Adamsberg posa doucement sa fourchette, comme toujours quand une idée, qui n'en était pas encore une, un embryon d'idée, un têtard, montait mollement à la surface de sa conscience. A ces moments, il le savait, il ne fallait faire aucun bruit car le têtard est prompt à replonger et disparaître à jamais. Mais ce n'était pas pour rien qu'un têtard pointait sa tête informe à la surface des eaux. Et si c'était seulement pour se divertir, eh bien, il le remettrait à l'eau. En attendant et sans faire un geste, Adamsberg attendait que le têtard s'approche un peu plus et commence à muer en grenouille. Amédée-Victor, une convergence de narration, comme le lisse témoignage de Leblond-Lebrun. [...]

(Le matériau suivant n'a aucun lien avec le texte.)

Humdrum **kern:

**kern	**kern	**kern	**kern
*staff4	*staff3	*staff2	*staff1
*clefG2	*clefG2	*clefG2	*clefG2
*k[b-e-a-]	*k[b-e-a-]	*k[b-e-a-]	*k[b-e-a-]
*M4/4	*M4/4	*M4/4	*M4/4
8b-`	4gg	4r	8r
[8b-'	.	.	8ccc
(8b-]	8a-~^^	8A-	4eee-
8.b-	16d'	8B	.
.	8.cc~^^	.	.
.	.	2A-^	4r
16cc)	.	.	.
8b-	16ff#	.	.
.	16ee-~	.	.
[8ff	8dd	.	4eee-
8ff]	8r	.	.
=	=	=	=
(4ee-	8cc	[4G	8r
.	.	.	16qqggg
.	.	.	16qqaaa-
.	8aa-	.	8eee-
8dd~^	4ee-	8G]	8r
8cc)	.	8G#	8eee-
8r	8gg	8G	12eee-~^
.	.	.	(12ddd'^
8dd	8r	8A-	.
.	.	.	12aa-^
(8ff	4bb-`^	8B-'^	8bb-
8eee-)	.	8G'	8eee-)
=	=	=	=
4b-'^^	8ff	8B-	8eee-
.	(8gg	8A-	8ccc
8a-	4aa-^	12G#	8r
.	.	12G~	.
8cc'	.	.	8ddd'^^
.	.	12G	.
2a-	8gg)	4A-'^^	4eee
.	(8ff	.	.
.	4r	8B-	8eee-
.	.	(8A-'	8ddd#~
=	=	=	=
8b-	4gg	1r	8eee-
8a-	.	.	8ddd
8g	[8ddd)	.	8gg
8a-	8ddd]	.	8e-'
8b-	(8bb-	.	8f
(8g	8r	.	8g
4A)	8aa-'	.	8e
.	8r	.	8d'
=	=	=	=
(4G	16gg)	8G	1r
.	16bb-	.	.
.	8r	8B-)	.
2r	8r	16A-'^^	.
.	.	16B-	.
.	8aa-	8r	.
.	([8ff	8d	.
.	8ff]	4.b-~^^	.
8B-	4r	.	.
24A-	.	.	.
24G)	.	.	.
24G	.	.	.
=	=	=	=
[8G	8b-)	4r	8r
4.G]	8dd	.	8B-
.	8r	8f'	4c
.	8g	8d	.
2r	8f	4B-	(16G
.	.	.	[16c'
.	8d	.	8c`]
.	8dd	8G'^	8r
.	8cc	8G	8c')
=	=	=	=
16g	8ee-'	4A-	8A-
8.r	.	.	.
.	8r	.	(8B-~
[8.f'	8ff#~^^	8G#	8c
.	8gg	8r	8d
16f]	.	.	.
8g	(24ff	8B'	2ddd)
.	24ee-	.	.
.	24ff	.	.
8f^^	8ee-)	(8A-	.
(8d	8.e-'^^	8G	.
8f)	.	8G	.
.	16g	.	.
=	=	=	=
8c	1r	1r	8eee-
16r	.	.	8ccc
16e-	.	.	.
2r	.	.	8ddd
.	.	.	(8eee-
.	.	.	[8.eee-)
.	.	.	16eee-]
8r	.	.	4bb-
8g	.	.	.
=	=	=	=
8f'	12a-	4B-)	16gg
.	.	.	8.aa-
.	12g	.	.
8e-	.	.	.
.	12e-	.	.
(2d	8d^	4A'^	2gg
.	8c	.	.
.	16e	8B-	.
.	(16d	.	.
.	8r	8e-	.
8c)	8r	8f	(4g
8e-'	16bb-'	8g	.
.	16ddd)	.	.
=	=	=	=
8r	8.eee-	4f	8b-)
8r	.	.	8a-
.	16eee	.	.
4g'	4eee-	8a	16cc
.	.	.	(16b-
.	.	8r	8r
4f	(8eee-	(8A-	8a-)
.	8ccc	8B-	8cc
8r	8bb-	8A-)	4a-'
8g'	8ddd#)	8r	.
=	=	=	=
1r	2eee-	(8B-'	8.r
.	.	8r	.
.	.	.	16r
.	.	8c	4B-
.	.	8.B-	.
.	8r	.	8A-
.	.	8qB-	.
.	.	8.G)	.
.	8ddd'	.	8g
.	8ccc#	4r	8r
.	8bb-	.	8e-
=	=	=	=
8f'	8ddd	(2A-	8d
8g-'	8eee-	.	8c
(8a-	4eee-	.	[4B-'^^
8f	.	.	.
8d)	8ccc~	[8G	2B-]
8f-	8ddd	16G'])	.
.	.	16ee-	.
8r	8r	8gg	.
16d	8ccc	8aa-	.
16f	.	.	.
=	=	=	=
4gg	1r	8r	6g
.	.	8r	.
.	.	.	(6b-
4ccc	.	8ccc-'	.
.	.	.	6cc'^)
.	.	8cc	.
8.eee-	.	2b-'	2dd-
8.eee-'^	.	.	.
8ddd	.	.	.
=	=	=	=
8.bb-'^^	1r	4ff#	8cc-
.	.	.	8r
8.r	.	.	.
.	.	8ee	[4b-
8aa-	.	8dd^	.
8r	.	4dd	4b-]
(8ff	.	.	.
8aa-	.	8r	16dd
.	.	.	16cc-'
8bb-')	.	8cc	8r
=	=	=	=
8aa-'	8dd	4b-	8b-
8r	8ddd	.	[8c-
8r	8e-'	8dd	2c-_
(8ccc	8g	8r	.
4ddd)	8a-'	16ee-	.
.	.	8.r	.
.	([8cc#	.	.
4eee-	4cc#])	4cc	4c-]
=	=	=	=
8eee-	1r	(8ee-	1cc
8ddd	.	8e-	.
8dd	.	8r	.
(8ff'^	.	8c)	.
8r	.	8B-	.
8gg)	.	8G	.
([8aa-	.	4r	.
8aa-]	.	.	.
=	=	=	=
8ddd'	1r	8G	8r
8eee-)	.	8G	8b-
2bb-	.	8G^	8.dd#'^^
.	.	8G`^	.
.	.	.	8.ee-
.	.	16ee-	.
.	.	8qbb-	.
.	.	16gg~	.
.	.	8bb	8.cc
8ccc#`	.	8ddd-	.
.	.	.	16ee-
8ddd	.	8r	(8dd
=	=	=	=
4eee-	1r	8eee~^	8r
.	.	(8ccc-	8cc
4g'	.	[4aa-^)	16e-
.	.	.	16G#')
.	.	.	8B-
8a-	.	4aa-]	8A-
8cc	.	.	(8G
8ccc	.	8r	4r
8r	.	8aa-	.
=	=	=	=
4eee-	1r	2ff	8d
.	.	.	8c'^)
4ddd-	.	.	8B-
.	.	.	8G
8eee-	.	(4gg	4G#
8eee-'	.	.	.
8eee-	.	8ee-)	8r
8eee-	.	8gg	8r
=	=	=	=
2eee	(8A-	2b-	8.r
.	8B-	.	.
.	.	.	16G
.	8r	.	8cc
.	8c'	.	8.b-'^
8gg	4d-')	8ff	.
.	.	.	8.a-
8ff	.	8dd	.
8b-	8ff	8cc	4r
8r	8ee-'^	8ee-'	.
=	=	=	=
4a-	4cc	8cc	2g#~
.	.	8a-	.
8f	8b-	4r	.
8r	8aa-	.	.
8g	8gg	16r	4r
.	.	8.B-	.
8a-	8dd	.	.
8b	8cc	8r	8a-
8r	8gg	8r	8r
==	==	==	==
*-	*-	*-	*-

Adamsberg observa l'idée têtard qui lui semblait à présent avoir gagné deux pattes arrière. Pas encore assez pour essayer de l'attraper d'un coup sec. [....]

A présent, Adamsberg pouvait reprendre sa fourchette et achever son plat froid. L'idée était sortie des ondes, il la voyait bien à présent, avec ses deux pattes avant, campée sur la table à ses côtés, émergée de la sphère aquatique pour arriver sur sa terre.

[...]

- A frapper le sol. Continue. Je sais pourquoi cela m'énerve. Parce que cela fait monter un têtard.

- Quel têtard ?

- Un début d'idée informe, Louis, se hâta d'expliquer Adamsberg, de peur de se perdre à nouveau dans la brume. Les idées sortent toujours de l'eau, d'où crois-tu qu'elles viennent ? Mais elles s'en vont si l'on parle. Tais-toi. continue.

Bien qu'accoutumé aux cheminements improbables d'Adamsberg et à la confusion de ses pensées, Veyrenc observa avec un peu d'inquiétude sa posture, yeux très ouverts, sans pupille, lèvres fixes. Il continua de cogner le sol avec la béquille. Après tout, ce rythme pouvait aider, accompagner la vibration des pensées, comme lorsqu'on marche au pas, comme lorsqu'un train vous berce.